In the meantime, analysts will be looking closely at GM’s FQ2’22 performance, with consensus revenue estimates of $35.21B and adj. EPS of $1.48, representing YoY growth of 3.04% though -24.83% decline, respectively. Nonetheless, given that the supply chain issue is an industry-wide problem, similarly affecting Tesla’s ramping up efforts in Berlin and Texas, we expect further sideways price action instead of a drastic decline post-FQ2’22 earnings call. We shall see.
In the meantime, we encourage you to read our previous article on TSLA, which would help you better understand its position and market opportunities.
- Tesla: Tragic Correction Could Be Coming
- Tesla’s Cinderella-Like Q1 Numbers May Not Survive COVID
So, Is GM Stock A Buy, Sell, or Hold?
GM 5Y EV/Revenue and P/E Valuations
GM is currently trading at an EV/NTM Revenue of 0.91x and NTM P/E of 4.99x, lower than its 5Y mean of 1.05x and 7.49x, respectively. The stock is also trading at $32.37, down 51.8% from its 52 weeks high of $67.21, nearing its 52 weeks low of $30.33. Given the supply chain disruptions in FQ2’22, the GM stock recovery seems far-fetched over the next few weeks, prior to its earnings call in early August 2022.
GM 5Y Stock Price
Therefore, despite the attractive buy rating from consensus estimates with a price target of $53.17, we are unconvinced of GM’s 64.26% upside. As a result of the macro issues affecting semi-conductor supply, its projected lower FCF profitability, and its future reliance on long-term debts, GM stock is likely to continue underperforming for a while longer.
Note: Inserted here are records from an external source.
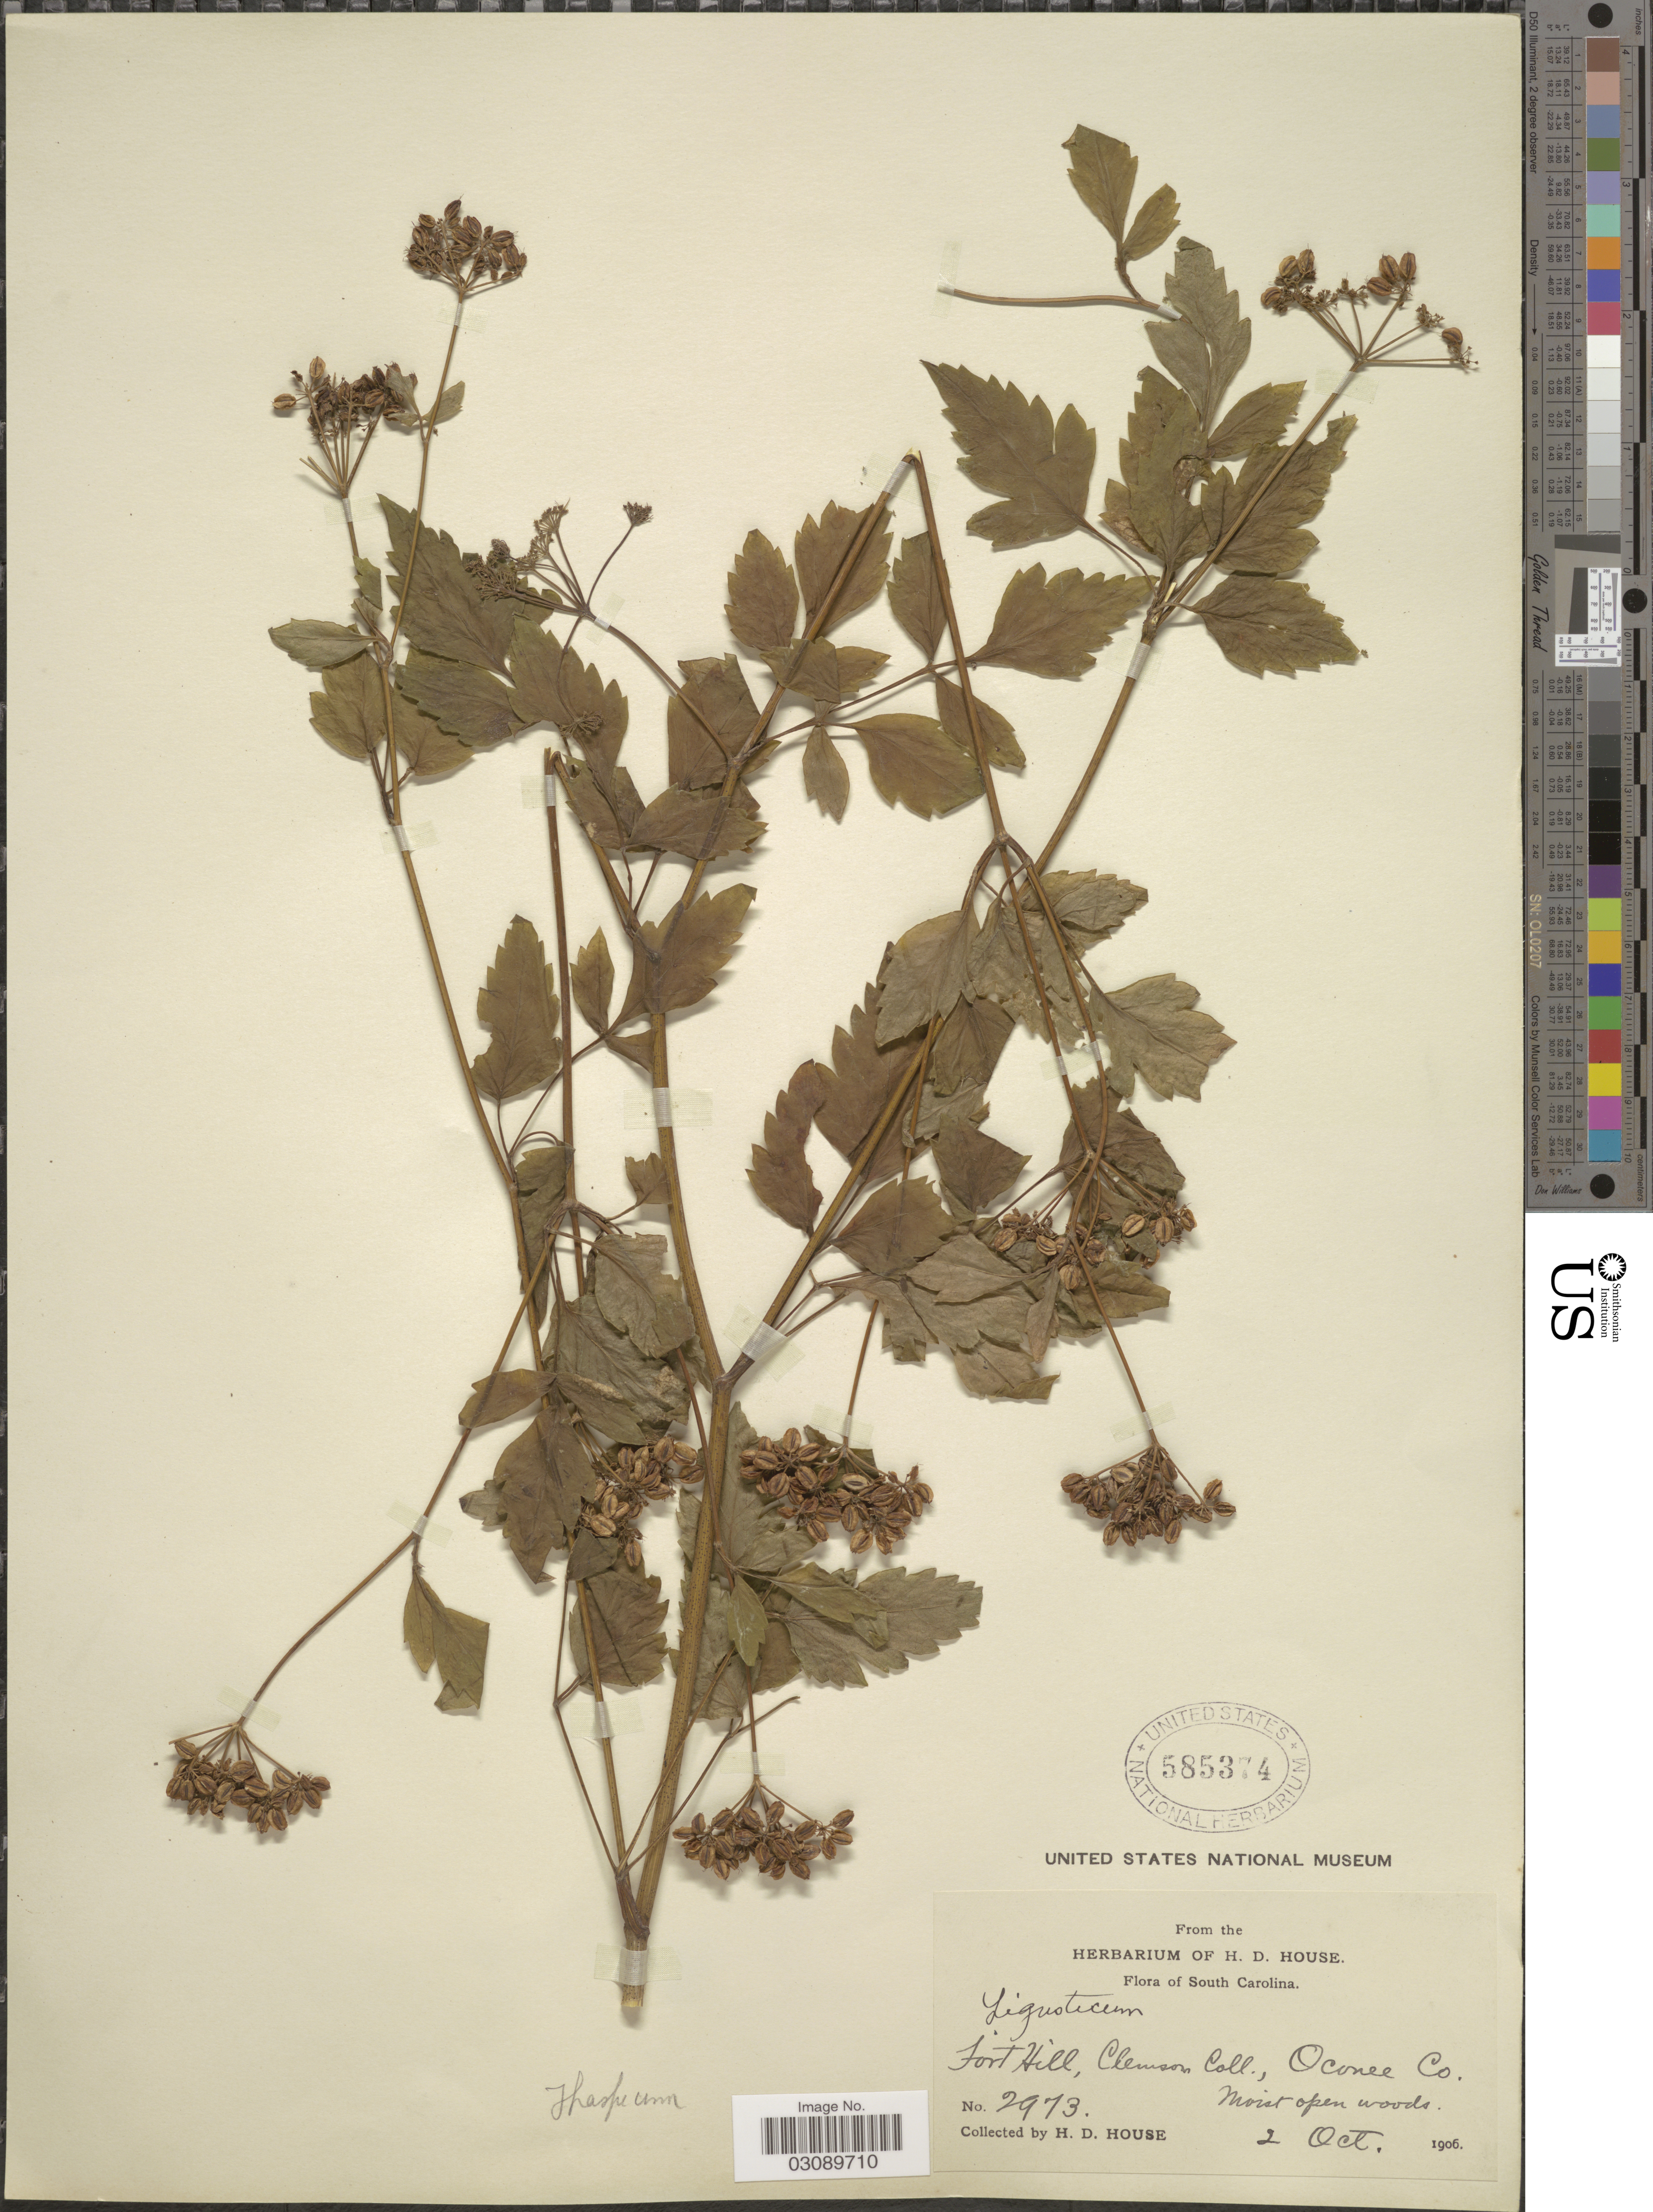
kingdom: Plantae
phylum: Tracheophyta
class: Magnoliopsida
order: Apiales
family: Apiaceae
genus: Thaspium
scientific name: Thaspium sp.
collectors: H. D. House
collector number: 2973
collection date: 1906-10-02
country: United States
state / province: South Carolina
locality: Fort Hill, Clemson Coll., Oconee Co.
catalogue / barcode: US 585374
Given the potential recession and the Fed’s hike in interest rates, we may also expect to see the market decline further, with the S&P 500 Index already falling 21.8% in the first half of 2022. Though speculative and barring recovery upon a positive catalyst, we could potentially see GM falling to $25 to $28 in the intermediate-term, which would be a comfortable entry point for nibbling.
In the meantime, we rate GM stock as a hold for now.